====== FRAGMENTO

Efecto del déficit de galectina-3 sobre la remodelación ventricular posoclusión coronaria en ratones / Effect of Galectin-3 Deficit on Ventricular Remodeling After Coronary Occlusion in Mice

Introducción: La galectina-3 (Gal-3) es una lectina que regula la respuesta inmune. Sin embargo, su rol en la remodelación y la función ventricular posinfarto de miocardio (IM) se desconoce. Objetivo: Estudiar si el déficit de Gal-3 empeora la remodelación y la función ventricular pos-IM en ratones. Material y métodos: Se utilizaron ratones machos Gal-3 KO y su respectivo control C57 con ligadura de la coronaria descendente anterior o sham. Se conformaron cuatro grupos experimentales: C57 sham, Gal-3 KO sham, C57 IM y Gal-3 KO IM. A los 7 días poscirugía se les realizó ecocardiografía seguida de eutanasia y autopsia; se cuantificó el tamaño del IM y la fibrosis en cortes teñidos con tricrómico de Masson y picrosirius red, respectivamente, el infiltrado de macrófagos y la expresión de IL-6. Resultados: Los diámetros del ventrículo izquierdo se incrementaron significativamente en el grupo C57 IM respecto del sham y dicho incremento fue aún mayor en el grupo Gal-3 KO IM. Además, la fracción de eyección disminuyó desde 47% ± 2% a 37% ± 3% en C57 IM y Gal-3 KO IM, respectivamente (p < 0,02). El tamaño del IM aumentó desde 39,4% ± 5% en los ratones C57 IM a 66,8% ± 5% en los animales Gal-3 KO (p = 0,002). El infiltrado de macrófagos y la fibrosis en el área del IM se redujeron en los ratones Gal-3 KO IM (p < 0,001 C57 IM vs. Gal-3 KO IM), mientras que la concentración de IL-6 en la pared libre del ventrículo izquierdo fue similar entre grupos (p = ns). Conclusiones: La deleción de Gal-3 es un factor importante para la cinética del proceso reparativo regulando el infiltrado de macrófagos y el grado de fibrosis de la zona infartada, como también en la evolución temprana de la remodelación pos-IM.

============

> _REQUISITOS DE LA TAREA_
Reproduce íntegro y sin cambios el fragmento sobre la galectina-3 y la remodelación ventricular en ratones.

====== ÍTEMS PROPORCIONADOS

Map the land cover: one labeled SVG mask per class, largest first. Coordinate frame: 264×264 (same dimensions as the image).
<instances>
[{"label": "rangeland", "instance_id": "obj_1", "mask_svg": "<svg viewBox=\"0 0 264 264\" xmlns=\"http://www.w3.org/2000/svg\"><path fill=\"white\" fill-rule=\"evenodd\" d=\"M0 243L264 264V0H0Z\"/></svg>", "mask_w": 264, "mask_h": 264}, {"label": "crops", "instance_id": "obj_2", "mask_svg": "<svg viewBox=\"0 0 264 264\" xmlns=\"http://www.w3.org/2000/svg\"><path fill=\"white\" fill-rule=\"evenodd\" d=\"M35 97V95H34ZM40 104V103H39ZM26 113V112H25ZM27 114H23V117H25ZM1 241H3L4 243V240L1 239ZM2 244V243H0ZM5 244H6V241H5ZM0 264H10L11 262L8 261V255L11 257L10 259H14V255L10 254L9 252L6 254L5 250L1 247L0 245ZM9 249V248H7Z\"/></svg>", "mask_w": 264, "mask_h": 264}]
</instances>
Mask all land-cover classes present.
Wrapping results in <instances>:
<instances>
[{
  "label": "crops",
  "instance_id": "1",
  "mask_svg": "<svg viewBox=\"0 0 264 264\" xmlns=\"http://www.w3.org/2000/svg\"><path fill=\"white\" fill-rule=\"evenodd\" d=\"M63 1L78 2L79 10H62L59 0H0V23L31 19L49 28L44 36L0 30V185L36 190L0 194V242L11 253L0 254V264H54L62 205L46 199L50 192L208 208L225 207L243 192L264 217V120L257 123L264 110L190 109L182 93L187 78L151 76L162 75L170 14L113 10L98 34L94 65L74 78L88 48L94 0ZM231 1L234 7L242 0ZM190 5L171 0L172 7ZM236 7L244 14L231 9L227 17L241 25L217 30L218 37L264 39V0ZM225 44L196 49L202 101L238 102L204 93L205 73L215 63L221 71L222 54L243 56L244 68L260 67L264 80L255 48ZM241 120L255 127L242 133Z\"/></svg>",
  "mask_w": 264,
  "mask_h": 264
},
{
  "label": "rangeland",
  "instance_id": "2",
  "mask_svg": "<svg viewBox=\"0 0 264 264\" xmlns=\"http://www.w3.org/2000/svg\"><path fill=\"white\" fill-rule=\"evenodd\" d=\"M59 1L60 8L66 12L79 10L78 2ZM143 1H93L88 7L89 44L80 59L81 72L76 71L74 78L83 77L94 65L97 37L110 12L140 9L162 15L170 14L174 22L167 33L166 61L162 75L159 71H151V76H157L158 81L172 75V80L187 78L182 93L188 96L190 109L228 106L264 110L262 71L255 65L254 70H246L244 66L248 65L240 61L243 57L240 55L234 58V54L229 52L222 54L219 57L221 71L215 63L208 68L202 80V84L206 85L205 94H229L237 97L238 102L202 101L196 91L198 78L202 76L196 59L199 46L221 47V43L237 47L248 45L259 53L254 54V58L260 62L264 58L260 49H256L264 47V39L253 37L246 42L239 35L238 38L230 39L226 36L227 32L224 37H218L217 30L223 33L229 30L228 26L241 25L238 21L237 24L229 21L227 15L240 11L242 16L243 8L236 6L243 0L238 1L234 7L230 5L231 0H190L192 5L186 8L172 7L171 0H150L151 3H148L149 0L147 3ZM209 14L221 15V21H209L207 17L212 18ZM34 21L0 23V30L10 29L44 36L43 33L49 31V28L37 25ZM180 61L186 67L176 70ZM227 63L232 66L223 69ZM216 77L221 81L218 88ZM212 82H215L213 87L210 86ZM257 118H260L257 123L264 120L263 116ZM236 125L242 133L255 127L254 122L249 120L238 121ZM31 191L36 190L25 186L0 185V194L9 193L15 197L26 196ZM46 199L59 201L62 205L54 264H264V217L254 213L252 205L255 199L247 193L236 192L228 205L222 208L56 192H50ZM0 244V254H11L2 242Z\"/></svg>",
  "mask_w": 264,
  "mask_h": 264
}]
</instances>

============

> _RESPUESTA_
Efecto del déficit de galectina-3 sobre la remodelación ventricular posoclusión coronaria en ratones / Effect of Galectin-3 Deficit on Ventricular Remodeling After Coronary Occlusion in Mice

Introducción: La galectina-3 (Gal-3) es una lectina que regula la respuesta inmune. Sin embargo, su rol en la remodelación y la función ventricular posinfarto de miocardio (IM) se desconoce. Objetivo: Estudiar si el déficit de Gal-3 empeora la remodelación y la función ventricular pos-IM en ratones. Material y métodos: Se utilizaron ratones machos Gal-3 KO y su respectivo control C57 con ligadura de la coronaria descendente anterior o sham. Se conformaron cuatro grupos experimentales: C57 sham, Gal-3 KO sham, C57 IM y Gal-3 KO IM. A los 7 días poscirugía se les realizó ecocardiografía seguida de eutanasia y autopsia; se cuantificó el tamaño del IM y la fibrosis en cortes teñidos con tricrómico de Masson y picrosirius red, respectivamente, el infiltrado de macrófagos y la expresión de IL-6. Resultados: Los diámetros del ventrículo izquierdo se incrementaron significativamente en el grupo C57 IM respecto del sham y dicho incremento fue aún mayor en el grupo Gal-3 KO IM. Además, la fracción de eyección disminuyó desde 47% ± 2% a 37% ± 3% en C57 IM y Gal-3 KO IM, respectivamente (p < 0,02). El tamaño del IM aumentó desde 39,4% ± 5% en los ratones C57 IM a 66,8% ± 5% en los animales Gal-3 KO (p = 0,002). El infiltrado de macrófagos y la fibrosis en el área del IM se redujeron en los ratones Gal-3 KO IM (p < 0,001 C57 IM vs. Gal-3 KO IM), mientras que la concentración de IL-6 en la pared libre del ventrículo izquierdo fue similar entre grupos (p = ns). Conclusiones: La deleción de Gal-3 es un factor importante para la cinética del proceso reparativo regulando el infiltrado de macrófagos y el grado de fibrosis de la zona infartada, como también en la evolución temprana de la remodelación pos-IM.